Home Da ascoltare L’île noire Fil Rouge Quintet

L’île noire Fil Rouge Quintet

L’île noire Fil Rouge Quintet. Quanto è bello il jazz? Si tratta di un genere musicale che non si può fare a meno di amare, soprattutto perché è in costante mutamento, movimento e evoluzione. Il jazz si presta facilmente a tante commistioni, e ciò lo rende un genere fresco, che si rinnova ogni volta e risulta moderno e contemporaneo anche a più di cento anni da quando ha mosso i suoi primi passi.

Ne danno una dimostrazione i Fil Rouge Quintet, che ho avuto recentemente modo di ascoltare nel loro album L’île noire. Dalla mia introduzione avrete già dedotto che si è di fronte ad una raccolta di brani che hanno come base il jazz, ma questa è una definizione che per certi versi potrebbe risultare limitante.
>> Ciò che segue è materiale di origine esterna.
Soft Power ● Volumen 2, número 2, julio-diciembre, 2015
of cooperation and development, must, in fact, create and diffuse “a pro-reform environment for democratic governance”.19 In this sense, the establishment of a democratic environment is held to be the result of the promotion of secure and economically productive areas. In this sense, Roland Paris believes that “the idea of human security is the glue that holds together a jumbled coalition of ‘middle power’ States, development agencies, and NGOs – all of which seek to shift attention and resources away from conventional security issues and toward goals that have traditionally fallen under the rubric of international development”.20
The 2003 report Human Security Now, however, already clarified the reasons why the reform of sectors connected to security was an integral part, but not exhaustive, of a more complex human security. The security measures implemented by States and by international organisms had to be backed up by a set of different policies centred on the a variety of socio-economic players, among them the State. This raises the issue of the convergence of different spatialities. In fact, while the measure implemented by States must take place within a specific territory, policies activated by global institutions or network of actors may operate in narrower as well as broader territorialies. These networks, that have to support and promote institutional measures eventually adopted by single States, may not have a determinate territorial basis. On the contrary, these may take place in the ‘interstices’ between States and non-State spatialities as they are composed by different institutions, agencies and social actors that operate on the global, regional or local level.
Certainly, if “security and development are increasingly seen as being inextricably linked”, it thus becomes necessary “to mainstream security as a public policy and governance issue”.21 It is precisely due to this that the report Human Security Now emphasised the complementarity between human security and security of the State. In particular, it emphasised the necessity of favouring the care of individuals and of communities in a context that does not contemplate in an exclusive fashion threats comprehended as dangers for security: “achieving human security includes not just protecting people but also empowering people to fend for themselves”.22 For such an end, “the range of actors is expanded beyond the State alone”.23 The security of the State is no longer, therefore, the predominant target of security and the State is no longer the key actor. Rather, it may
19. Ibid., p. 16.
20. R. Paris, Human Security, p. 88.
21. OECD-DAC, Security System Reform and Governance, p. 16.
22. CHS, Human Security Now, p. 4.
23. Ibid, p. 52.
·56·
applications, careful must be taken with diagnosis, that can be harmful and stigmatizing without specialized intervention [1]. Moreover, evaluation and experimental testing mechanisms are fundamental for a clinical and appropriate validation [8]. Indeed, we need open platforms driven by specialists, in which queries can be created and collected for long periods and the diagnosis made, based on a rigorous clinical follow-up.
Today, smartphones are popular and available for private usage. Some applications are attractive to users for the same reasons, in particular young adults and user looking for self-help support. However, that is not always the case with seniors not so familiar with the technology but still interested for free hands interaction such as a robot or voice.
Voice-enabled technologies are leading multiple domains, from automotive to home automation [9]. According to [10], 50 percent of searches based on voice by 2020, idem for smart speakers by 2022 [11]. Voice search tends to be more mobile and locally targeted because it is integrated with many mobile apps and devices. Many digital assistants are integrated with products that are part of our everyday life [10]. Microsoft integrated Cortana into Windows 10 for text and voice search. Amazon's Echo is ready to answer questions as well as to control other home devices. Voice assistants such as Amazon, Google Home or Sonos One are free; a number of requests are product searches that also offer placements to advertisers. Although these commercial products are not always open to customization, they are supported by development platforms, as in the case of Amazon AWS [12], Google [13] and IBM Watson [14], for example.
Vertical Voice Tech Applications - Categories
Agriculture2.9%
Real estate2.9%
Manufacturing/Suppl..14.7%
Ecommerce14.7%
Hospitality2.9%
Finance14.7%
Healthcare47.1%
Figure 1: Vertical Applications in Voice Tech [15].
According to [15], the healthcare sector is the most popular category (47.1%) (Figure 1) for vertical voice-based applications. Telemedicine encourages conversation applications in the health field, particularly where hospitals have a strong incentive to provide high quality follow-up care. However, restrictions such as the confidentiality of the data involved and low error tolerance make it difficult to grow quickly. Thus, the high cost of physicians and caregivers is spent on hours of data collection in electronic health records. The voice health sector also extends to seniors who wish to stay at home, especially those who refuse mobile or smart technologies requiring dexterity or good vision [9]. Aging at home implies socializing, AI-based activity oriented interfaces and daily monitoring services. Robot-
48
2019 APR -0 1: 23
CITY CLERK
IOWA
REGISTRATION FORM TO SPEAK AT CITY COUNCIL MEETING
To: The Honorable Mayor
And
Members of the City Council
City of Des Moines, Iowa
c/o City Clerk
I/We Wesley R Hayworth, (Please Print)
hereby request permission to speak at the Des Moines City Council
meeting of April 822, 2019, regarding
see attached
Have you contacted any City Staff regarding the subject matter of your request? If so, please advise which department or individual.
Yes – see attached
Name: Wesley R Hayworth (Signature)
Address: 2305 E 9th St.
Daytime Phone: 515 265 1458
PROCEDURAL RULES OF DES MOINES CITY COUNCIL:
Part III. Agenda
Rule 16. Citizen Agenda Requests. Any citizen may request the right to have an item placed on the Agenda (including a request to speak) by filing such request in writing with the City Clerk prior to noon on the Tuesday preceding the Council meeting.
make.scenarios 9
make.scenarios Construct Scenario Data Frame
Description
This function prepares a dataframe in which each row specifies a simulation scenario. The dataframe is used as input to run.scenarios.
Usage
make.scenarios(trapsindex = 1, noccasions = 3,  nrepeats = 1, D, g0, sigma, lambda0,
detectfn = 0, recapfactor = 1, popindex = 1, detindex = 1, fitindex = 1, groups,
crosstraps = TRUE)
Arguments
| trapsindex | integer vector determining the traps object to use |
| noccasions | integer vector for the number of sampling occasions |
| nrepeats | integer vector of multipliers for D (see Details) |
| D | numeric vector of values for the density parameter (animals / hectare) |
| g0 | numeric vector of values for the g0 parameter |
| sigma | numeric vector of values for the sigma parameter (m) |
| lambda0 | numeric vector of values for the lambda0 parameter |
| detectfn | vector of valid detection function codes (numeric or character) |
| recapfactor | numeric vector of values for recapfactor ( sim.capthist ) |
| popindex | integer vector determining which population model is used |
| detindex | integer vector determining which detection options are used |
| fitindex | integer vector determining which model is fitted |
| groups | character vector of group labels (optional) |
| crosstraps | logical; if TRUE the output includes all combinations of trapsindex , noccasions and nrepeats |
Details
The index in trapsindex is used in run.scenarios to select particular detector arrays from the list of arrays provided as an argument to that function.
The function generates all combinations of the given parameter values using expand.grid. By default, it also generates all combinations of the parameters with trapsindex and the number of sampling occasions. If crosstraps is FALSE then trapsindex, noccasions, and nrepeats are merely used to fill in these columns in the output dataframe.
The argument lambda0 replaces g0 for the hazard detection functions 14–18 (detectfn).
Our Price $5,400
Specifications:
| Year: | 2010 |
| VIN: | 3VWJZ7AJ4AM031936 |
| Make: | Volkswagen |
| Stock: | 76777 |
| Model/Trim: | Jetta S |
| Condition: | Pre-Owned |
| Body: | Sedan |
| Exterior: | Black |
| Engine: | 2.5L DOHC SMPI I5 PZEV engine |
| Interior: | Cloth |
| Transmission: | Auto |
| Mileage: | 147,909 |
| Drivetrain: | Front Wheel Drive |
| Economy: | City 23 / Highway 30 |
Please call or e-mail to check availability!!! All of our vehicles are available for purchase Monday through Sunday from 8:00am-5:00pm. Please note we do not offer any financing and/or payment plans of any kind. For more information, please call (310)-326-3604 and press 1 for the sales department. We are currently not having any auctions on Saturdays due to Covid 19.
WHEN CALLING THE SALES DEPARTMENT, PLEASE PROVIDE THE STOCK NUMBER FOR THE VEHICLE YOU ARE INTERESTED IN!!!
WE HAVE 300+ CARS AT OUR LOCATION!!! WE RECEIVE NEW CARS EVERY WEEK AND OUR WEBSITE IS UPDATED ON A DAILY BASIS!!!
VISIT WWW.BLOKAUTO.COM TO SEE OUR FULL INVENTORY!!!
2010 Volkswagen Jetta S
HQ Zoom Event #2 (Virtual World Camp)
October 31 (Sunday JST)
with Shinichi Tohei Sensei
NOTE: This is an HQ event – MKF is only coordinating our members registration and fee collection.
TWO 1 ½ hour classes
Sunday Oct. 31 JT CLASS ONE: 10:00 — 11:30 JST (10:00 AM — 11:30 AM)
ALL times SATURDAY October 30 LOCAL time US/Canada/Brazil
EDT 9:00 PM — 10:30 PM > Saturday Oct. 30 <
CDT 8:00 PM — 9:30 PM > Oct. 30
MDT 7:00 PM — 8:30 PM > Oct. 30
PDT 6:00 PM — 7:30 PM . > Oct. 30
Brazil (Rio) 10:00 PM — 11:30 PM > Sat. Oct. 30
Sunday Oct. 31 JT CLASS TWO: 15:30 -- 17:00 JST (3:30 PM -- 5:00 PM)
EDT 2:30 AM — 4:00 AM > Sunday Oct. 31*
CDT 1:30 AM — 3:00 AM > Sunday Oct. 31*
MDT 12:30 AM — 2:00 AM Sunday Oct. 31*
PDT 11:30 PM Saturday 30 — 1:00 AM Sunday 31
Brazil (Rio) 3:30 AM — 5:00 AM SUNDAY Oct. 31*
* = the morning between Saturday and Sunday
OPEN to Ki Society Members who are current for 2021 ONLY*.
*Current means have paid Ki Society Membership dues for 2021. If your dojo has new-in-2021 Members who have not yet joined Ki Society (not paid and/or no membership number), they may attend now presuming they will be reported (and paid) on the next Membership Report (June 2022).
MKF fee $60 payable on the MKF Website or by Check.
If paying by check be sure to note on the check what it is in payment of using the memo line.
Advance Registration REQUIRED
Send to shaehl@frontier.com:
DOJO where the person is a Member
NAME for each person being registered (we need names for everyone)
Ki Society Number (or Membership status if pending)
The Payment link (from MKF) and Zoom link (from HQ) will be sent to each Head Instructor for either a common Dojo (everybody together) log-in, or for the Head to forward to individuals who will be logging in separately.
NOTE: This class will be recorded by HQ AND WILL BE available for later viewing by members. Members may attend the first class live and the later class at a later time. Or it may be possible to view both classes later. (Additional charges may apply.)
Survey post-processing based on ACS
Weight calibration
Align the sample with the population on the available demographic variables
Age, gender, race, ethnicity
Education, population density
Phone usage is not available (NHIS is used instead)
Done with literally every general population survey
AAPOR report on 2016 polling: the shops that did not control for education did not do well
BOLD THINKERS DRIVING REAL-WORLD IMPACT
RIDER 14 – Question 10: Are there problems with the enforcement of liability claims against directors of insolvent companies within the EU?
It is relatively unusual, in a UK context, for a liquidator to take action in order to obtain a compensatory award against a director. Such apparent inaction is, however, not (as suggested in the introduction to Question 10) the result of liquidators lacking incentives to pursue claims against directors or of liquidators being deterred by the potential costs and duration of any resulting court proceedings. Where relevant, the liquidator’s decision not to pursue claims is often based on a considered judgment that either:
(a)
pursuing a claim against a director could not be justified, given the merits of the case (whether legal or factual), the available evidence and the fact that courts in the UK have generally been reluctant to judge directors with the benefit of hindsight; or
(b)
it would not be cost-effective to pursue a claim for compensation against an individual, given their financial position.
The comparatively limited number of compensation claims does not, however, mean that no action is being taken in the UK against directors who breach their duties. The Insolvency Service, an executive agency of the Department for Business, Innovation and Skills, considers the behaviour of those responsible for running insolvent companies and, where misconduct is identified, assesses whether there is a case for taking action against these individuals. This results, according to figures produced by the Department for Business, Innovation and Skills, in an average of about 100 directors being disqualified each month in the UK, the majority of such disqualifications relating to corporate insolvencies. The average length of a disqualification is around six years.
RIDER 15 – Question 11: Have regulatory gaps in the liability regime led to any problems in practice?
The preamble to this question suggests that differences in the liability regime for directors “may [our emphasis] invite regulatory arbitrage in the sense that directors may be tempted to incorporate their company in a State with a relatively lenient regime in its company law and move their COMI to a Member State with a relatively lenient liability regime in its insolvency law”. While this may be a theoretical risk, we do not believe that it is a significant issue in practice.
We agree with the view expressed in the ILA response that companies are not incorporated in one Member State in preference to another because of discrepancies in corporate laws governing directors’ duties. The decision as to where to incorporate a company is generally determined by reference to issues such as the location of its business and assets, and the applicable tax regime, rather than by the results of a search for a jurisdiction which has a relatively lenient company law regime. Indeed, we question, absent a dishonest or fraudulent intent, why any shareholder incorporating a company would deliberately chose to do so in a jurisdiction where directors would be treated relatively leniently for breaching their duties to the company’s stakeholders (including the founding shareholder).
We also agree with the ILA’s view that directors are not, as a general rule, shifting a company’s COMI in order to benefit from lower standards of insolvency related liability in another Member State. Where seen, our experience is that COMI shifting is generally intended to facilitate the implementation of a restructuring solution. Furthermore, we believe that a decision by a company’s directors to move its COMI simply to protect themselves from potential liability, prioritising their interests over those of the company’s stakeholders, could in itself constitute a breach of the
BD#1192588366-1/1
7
Come dicevo qualche riga più in alto il jazz è pronto ad impreziosirsi, e questo è ciò che è stato realizzato in ogni singolo brano di L’île noire. Basta un rapido ascolto per notare tutte le numerose contaminazioni, che hanno permesso di inserire sonorità più tipicamente contemporanee, oltre ad elementi musicali che provengono direttamente da altre culture. L’île noire è a tutti gli effetti un album dal respiro e dalla vocazione internazionale.

Grafica Divina

Buona parte del merito va ovviamente alle due talentuose artiste che hanno dato origine al progetto dei Fil Rouge Quintet. Mi sto riferendo a Manuela Iori, nel doppio ruolo di compositrice e pianista, e a Maria Teresa Leonetti, sia autrice che cantante. Il loro impegno è palpabile, e hanno avuto il grande pregio di sapersi circondare di artisti preparati e di grande talento: Charles Ferris (tromba e flicorno), Ettore Bonafé (batteria e percussioni) e Michele Staino (contrabbasso).

Come dicevo sono cinque professionisti della musica, ognuno dei quali ha impresso una parte della sua anima in ogni singola traccia. Il risultato finale è notevole, e non solo per la qualità tecnica, ma anche e soprattutto per la capacità di coinvolgere, un fattore che non può essere sottovalutato.

Il coinvolgimento è un aspetto essenziale, perché L’île noire prima di essere una raccolta di brani è un viaggio, un percorso esperienziale da vivere con grande attenzione, tenendo gli occhi chiusi e lasciando che ogni suono dia forma a una nuova dimensione. Ciò non significa che le immagini non abbiano il loro peso, anzi, potremmo dire che è vero il contrario, visto l’impegno messo nella realizzazione della copertina. Questa illustrazione ha lo scopo di iniziare a dare un’idea su cosa sia l’”isola nera” che dà il nome al titolo, ma c’è anche di più. Viviamo in un’era dove il minimalismo grafico è preponderante nel mondo della musica. I Fil Rouge Quintet decidono invece di andare in direzione opposta, una grande dimostrazione di personalità, oltre che di amore per ogni forma d’arte.

E cos’è questa isola nera? L’île noire non è altro che un porto sicuro, un punto da raggiungere nel proprio viaggio più intimo.

In questo tragitto i Fil Rouge Quintet non sono stati soli. Il sassofonista Javier Girotto ha contribuito al brano Tango Romanesco, mentre Badara Seck è presente in Les Villes Cachées. Infine c’è una reinterpretazione di Alexander Platz, un poetico e commovente omaggio al grande Franco Battiato.